* Job
Write every record out again exactly, and keep images out of it.

*** Opening of Recorded information ***

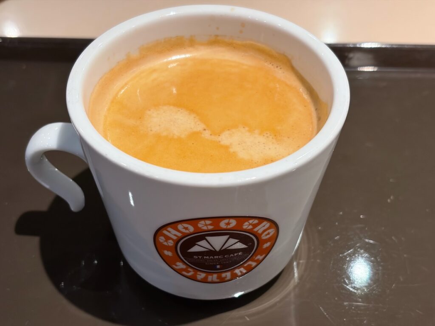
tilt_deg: -45.7
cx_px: 218
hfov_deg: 36.8
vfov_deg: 28.0
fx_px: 653
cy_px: 163
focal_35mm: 52
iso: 160
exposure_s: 1/50
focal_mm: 5.96
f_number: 1.6
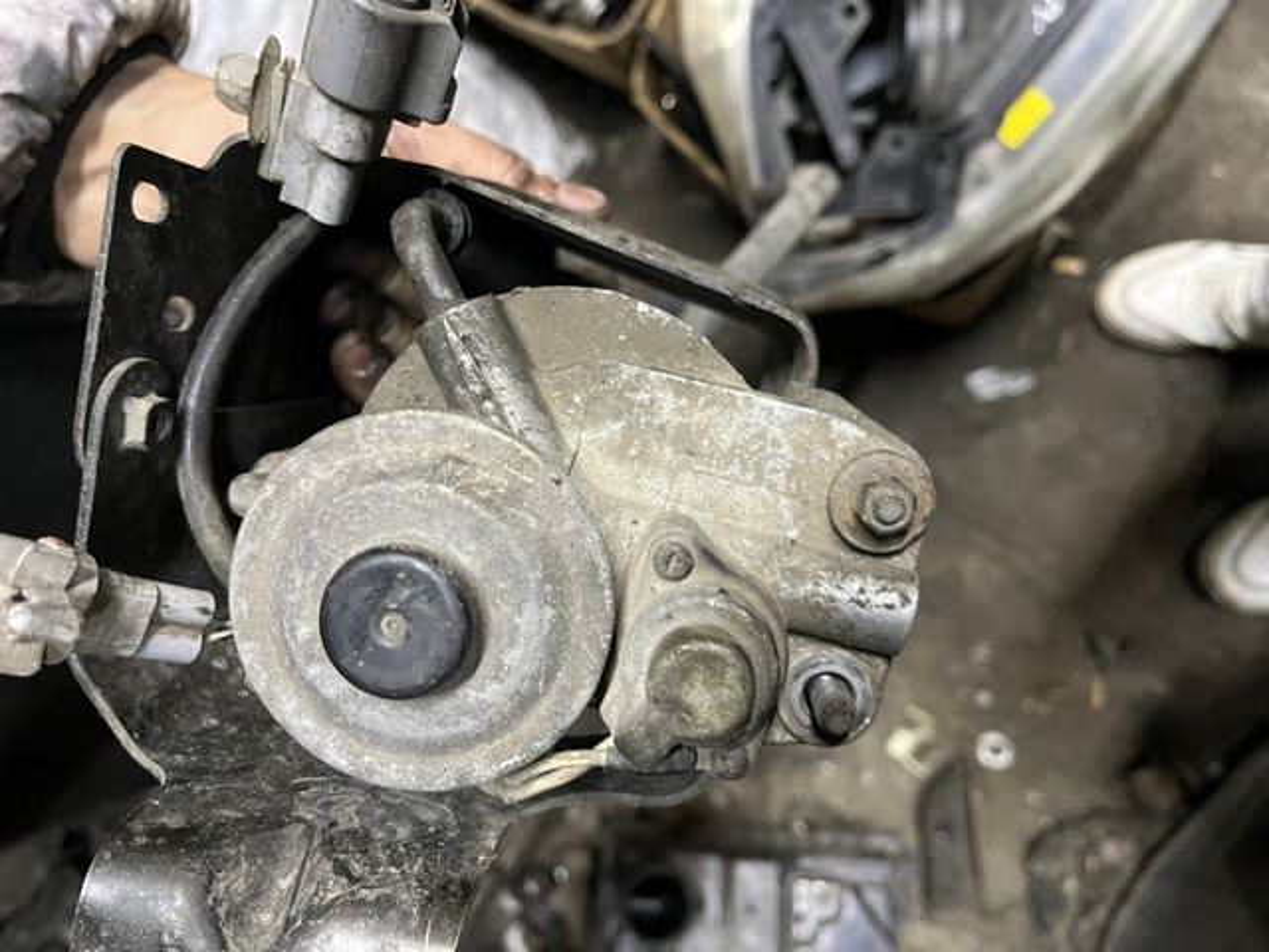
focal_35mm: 26
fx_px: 953
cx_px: 634
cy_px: 476
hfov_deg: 67.3
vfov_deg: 53.1
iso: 500
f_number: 1.6
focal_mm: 5.1
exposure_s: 1/33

*** Close of Recorded information ***

* Response
tilt_deg: -45.7
cx_px: 218
hfov_deg: 36.8
vfov_deg: 28.0
fx_px: 653
cy_px: 163
focal_35mm: 52
iso: 160
exposure_s: 1/50
focal_mm: 5.96
f_number: 1.6
focal_35mm: 26
fx_px: 953
cx_px: 634
cy_px: 476
hfov_deg: 67.3
vfov_deg: 53.1
iso: 500
f_number: 1.6
focal_mm: 5.1
exposure_s: 1/33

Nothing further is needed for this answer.